**About this exercise:** Format the stretch of the records from the line containing "## References" through the line containing "S. (2018, April" as a JSON list of strings, one string per line, leaving out blank lines.

**Data records:**
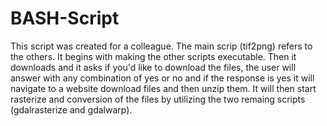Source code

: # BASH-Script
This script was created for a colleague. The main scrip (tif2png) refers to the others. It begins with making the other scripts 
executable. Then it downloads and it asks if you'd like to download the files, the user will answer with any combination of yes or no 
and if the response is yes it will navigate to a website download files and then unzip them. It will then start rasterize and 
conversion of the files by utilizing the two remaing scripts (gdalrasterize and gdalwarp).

--

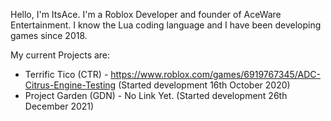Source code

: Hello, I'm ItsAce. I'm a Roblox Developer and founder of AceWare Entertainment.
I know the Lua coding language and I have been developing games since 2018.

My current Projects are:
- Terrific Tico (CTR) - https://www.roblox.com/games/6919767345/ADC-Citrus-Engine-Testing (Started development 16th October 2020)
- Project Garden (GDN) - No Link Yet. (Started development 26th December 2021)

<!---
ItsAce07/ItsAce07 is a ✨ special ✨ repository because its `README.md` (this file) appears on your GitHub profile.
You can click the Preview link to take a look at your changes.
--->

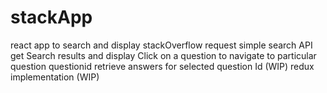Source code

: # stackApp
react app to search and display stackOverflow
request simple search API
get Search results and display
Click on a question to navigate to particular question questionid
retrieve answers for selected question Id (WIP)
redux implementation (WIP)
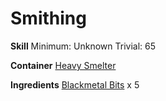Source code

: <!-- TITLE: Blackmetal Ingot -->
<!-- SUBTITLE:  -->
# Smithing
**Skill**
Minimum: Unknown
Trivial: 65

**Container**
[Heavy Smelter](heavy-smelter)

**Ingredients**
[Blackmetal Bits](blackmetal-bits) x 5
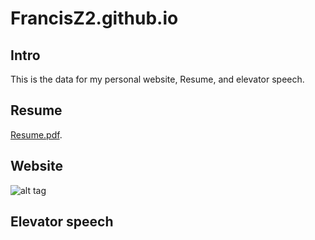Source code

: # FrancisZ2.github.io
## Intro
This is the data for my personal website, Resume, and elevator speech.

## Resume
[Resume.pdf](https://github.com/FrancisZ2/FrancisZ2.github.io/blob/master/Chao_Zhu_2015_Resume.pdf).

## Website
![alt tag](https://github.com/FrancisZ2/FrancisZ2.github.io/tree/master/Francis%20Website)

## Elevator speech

...

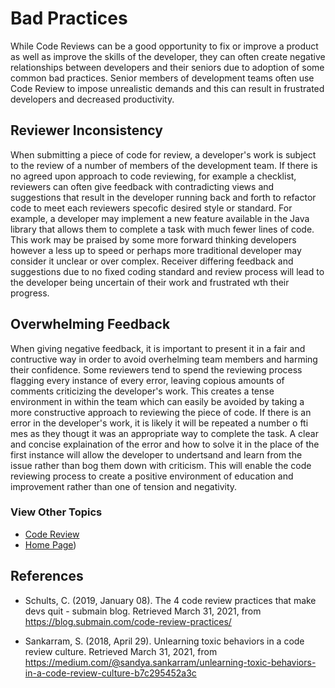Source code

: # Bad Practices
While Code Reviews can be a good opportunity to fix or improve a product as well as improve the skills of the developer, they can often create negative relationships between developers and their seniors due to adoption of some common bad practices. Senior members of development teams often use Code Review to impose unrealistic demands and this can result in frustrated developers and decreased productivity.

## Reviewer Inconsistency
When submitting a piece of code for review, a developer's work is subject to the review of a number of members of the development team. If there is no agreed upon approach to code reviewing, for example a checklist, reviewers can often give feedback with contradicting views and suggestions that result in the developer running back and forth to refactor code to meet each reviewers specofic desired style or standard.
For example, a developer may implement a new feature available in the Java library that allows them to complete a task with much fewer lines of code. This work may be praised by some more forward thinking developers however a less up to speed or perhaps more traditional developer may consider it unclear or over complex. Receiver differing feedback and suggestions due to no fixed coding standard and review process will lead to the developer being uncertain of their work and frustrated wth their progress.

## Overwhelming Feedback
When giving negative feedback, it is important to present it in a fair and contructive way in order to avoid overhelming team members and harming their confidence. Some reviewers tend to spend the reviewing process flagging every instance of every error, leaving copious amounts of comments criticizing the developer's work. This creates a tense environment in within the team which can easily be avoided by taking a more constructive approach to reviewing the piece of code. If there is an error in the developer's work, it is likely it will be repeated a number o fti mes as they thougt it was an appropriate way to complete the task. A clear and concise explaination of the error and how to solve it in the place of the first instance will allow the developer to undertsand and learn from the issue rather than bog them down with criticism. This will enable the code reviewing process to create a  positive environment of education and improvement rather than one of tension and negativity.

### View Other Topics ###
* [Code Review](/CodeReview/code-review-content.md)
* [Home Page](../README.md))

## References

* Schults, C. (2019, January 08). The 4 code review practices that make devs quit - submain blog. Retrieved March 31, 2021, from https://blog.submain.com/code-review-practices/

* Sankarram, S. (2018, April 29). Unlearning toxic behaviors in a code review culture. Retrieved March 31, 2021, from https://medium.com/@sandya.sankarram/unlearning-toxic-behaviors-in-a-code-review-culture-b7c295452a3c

**Task result:**
[
  "## References",
  "* Schults, C. (2019, January 08). The 4 code review practices that make devs quit - submain blog. Retrieved March 31, 2021, from https://blog.submain.com/code-review-practices/",
  "* Sankarram, S. (2018, April 29). Unlearning toxic behaviors in a code review culture. Retrieved March 31, 2021, from https://medium.com/@sandya.sankarram/unlearning-toxic-behaviors-in-a-code-review-culture-b7c295452a3c"
]